What you will do:
(1) Using the commentary on Starmer's resignation, answer these questions:
(a) On what date does the commentary say Keir Starmer resigned?
(b) Which by-election did Andy Burnham win?
(c) Whom did the Conservative Party choose to replace Harold Macmillan as prime minister?
(2) Write the next part of the commentary on Starmer's resignation and Burnham's rise, following on from its final sentence.

In violation of the constitutional conventions that Britain usually holds dear, Britain will endure a long, directionless interval following Keir Starmer's resignation on 22nd June. The election of a new leader, Andy Burnham, who was sworn in as MP also on the 22nd June after winning the Makerfield by-election, is the likely replacement. If Burnham’s leadership bid faces no contest, he is likely to take over in the 17-20th July period, rather than in September, as some have speculated. 


There have been suggestions of attempts to persuade Labour MPs to stand against Burnham, which would delay his taking office until September. However, it is clear that right from the beginning, Andy Burnham had been the preferred pick of the powers that be for any hypothetical early departure of Starmer. While Wes Streeting was discussed among the chattering class and in media circles, it is unlikely he will run, particularly given that he chose to endorse rather than challenge Burnham


The entire event of Starmer’s departure and his replacement by Burnham was choreographed. What is actually happening is that the Labour machine, vested interests, and donors have recognised that the Labour Party is invariably unpopular in the polls, as evidenced by its dismal performance in the local elections. The only way, therefore, to ensure the continuation of the party’s existence is to manufacture a coup d'état in which party machinery and vested interests, concerned only with the preservation of the Labour Party, created the conditions whereby Starmer had little option but to resign. While it may be argued that Starmer was not forced out, considering that he purportedly resigned on his own volition, all indications point to his reluctance to do so up until the point it was announced that Burnham was going to become an MP. 


The event of an MP stepping down to allow an incoming MP to take their seat is not entirely unprecedented. For instance, Harold Macmillan resigned as PM in October 1963, after which the Conservative Party decided upon the Earl of Home, Alec Douglas-Home, to replace him. Having sat in the House of Lords instead of the Commons, he had to renounce his earldom and contest a seat which a prospective Conservative candidate withdrew from in order to enable him to stand instead.

Stored records
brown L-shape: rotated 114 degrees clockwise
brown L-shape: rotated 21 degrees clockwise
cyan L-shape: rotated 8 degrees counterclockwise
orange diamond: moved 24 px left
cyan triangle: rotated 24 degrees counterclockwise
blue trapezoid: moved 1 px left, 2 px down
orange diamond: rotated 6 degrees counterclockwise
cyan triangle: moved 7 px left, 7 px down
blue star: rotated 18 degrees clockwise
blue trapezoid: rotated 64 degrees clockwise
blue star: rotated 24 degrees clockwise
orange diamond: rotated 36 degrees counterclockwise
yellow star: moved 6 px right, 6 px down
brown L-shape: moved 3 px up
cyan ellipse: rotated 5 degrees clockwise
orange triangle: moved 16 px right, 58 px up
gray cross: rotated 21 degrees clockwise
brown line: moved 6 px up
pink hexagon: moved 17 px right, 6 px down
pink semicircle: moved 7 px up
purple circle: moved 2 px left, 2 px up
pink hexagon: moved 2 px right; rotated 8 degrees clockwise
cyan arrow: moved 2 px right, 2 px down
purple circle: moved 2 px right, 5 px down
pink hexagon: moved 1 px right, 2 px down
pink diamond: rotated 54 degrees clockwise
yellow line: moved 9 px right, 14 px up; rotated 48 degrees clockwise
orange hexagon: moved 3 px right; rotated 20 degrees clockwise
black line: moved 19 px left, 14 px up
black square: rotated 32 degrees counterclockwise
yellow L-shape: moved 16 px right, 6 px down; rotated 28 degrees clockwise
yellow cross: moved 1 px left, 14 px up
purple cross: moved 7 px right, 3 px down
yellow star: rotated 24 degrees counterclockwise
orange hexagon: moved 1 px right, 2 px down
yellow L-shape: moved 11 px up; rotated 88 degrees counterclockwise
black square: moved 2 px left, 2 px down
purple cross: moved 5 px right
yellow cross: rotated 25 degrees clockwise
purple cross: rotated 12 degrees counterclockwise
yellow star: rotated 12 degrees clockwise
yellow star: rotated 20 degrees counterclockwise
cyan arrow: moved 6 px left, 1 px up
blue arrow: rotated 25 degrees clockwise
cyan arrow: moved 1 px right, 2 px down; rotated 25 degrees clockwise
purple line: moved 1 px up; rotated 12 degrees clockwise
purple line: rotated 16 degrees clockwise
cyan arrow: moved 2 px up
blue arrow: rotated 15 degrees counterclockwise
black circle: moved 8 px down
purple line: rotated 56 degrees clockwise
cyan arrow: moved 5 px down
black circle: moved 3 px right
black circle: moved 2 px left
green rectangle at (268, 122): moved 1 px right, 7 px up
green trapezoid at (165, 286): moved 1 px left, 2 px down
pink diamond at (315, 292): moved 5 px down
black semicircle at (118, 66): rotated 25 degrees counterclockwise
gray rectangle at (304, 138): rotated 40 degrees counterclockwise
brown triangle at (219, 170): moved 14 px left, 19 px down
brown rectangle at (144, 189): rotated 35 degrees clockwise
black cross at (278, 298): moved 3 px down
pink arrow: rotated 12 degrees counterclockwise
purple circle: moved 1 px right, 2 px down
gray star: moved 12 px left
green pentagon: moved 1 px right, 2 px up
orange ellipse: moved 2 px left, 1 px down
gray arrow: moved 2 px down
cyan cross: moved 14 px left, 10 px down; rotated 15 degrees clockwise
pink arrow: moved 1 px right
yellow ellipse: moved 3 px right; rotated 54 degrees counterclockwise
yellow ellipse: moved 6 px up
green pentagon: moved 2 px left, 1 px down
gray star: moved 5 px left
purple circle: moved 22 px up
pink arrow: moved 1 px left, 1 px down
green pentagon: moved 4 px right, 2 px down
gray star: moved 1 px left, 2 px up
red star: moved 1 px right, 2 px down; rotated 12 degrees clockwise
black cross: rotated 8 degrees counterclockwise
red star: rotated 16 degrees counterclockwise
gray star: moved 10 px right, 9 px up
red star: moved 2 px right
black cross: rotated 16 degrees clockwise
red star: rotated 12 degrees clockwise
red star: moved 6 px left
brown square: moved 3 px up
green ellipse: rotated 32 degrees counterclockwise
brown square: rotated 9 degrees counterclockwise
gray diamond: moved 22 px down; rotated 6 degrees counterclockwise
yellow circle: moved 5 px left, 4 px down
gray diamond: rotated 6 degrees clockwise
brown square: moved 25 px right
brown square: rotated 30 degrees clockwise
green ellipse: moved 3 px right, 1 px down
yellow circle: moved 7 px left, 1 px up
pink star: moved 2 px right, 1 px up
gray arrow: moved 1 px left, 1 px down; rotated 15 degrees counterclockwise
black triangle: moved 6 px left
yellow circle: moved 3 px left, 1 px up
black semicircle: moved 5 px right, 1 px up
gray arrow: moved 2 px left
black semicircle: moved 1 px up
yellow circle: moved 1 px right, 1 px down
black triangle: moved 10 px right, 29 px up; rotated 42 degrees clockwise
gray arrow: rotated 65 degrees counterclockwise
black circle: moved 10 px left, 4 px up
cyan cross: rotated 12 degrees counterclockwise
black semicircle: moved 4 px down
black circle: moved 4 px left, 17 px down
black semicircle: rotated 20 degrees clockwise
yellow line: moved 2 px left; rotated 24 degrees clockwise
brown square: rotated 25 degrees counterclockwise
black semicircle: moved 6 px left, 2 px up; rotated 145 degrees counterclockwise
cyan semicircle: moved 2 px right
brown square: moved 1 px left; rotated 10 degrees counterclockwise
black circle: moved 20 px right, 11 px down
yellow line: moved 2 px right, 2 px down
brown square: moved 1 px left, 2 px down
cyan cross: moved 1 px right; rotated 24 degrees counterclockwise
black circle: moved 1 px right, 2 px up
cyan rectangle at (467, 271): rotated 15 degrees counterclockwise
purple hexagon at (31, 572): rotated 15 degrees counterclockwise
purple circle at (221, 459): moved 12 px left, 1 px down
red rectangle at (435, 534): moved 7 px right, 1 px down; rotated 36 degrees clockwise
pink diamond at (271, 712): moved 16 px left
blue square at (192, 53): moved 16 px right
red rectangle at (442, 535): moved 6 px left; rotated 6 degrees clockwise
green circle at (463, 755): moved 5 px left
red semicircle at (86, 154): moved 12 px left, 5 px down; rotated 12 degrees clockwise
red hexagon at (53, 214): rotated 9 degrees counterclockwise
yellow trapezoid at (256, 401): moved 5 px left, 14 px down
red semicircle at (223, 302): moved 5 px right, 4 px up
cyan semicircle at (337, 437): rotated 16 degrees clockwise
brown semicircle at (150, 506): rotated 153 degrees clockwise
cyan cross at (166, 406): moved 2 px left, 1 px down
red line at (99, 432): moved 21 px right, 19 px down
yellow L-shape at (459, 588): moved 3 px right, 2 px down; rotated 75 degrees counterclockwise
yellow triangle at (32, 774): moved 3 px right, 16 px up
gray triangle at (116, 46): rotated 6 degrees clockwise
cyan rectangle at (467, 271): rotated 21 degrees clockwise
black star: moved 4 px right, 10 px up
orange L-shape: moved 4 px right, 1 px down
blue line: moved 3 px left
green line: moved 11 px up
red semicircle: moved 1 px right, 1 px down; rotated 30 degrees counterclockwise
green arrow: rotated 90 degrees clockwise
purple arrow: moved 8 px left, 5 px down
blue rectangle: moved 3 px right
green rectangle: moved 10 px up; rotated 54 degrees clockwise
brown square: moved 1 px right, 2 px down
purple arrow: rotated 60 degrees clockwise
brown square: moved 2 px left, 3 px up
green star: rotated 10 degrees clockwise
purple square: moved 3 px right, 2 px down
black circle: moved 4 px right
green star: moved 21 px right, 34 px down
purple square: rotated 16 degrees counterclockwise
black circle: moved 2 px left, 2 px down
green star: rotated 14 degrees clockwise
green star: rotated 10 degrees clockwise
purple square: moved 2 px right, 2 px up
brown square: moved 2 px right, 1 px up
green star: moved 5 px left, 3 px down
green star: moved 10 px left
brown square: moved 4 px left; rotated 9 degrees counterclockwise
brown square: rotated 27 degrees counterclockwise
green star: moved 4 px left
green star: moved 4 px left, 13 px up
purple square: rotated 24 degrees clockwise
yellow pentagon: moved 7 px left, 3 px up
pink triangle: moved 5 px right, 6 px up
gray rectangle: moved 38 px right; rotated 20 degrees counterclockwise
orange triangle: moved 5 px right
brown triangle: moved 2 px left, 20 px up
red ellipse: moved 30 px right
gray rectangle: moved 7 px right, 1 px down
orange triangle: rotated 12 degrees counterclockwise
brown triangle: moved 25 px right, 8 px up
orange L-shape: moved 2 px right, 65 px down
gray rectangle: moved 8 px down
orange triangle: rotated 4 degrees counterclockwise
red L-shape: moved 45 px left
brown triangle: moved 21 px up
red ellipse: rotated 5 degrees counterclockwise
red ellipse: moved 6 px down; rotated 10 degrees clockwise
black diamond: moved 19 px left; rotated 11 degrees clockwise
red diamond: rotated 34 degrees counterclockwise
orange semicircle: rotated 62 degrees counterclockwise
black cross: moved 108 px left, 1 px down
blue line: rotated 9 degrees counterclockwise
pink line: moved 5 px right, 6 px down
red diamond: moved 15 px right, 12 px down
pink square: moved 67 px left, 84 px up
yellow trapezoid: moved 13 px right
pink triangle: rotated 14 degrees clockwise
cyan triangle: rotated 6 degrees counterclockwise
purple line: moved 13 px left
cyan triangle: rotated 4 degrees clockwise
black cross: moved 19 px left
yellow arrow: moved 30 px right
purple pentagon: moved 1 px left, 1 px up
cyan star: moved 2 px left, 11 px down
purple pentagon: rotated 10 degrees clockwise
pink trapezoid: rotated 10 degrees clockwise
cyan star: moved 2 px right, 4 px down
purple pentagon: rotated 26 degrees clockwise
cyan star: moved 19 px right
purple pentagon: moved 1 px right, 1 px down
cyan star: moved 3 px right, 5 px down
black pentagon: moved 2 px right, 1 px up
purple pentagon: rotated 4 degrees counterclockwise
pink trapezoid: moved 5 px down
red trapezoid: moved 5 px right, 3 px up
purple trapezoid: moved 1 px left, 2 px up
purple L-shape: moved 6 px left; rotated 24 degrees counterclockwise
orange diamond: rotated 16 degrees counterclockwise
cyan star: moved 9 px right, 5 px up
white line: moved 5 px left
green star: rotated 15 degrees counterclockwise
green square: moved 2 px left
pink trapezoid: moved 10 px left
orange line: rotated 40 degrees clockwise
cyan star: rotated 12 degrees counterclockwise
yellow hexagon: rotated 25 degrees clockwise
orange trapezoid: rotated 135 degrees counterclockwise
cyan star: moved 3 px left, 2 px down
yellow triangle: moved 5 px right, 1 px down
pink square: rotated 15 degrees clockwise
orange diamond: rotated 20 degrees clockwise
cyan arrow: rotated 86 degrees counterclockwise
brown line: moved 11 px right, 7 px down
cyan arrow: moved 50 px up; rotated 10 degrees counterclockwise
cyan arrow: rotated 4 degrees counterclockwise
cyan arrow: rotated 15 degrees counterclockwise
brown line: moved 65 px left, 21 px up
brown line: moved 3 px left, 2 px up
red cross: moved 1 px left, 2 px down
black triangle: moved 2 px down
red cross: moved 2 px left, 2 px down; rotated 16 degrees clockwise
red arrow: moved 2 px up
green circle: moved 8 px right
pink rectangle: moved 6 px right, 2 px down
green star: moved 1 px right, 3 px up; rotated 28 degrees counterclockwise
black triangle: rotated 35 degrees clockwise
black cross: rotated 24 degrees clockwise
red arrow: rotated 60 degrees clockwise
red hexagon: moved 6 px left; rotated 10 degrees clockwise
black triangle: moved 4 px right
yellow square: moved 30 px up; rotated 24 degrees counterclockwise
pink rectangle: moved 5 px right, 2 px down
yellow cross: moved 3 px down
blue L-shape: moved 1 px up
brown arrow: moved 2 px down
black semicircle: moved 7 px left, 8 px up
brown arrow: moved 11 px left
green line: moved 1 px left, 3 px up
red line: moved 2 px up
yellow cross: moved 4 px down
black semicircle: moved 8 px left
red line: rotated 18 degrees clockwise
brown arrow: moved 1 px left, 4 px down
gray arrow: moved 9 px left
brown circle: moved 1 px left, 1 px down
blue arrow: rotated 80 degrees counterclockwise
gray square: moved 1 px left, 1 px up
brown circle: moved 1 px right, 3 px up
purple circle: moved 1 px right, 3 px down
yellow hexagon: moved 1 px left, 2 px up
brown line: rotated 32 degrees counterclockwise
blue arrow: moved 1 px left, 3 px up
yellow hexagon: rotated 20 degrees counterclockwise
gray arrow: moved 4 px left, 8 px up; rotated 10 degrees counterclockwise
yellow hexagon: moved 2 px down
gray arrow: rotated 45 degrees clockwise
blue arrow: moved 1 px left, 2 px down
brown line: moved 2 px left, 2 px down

Solved problems:
(1)
(a) 22nd June
(b) The Makerfield by-election
(c) The Earl of Home, Alec Douglas-Home

(2)
However, Starmer’s resignation and Burnham’s entry to Downing Street were clearly planned as a last resort by the puppet masters behind the Labour Party. The decision to throw Starmer under the bus was not made lightly. He had, after all, faithfully executed the agenda the internationalist class required of him. He toed the line on Ukraine, squandering unspeakable amounts on an idealist project while his own nation suffers from underinvestment in its asylum system and endures minimal intervention on its own soil.


Moreover, Starmer has made the UK ever closer to the European Union despite Britain having voted to leave in 2016 and only formally or politically doing so in 2020, albeit the deal not living up to leavers’ expectations on fishing rights and in claiming an adequate level of sovereignty. For instance, membership of the UK-EU Trade and Cooperation Agreement (TCA) prevents the UK from taking full control of its rich 200-mile Exclusive Economic Zone for fishing, while the level-playing-field requirements of the Brexit deal constrain Britain’s regulatory freedom on environmental issues.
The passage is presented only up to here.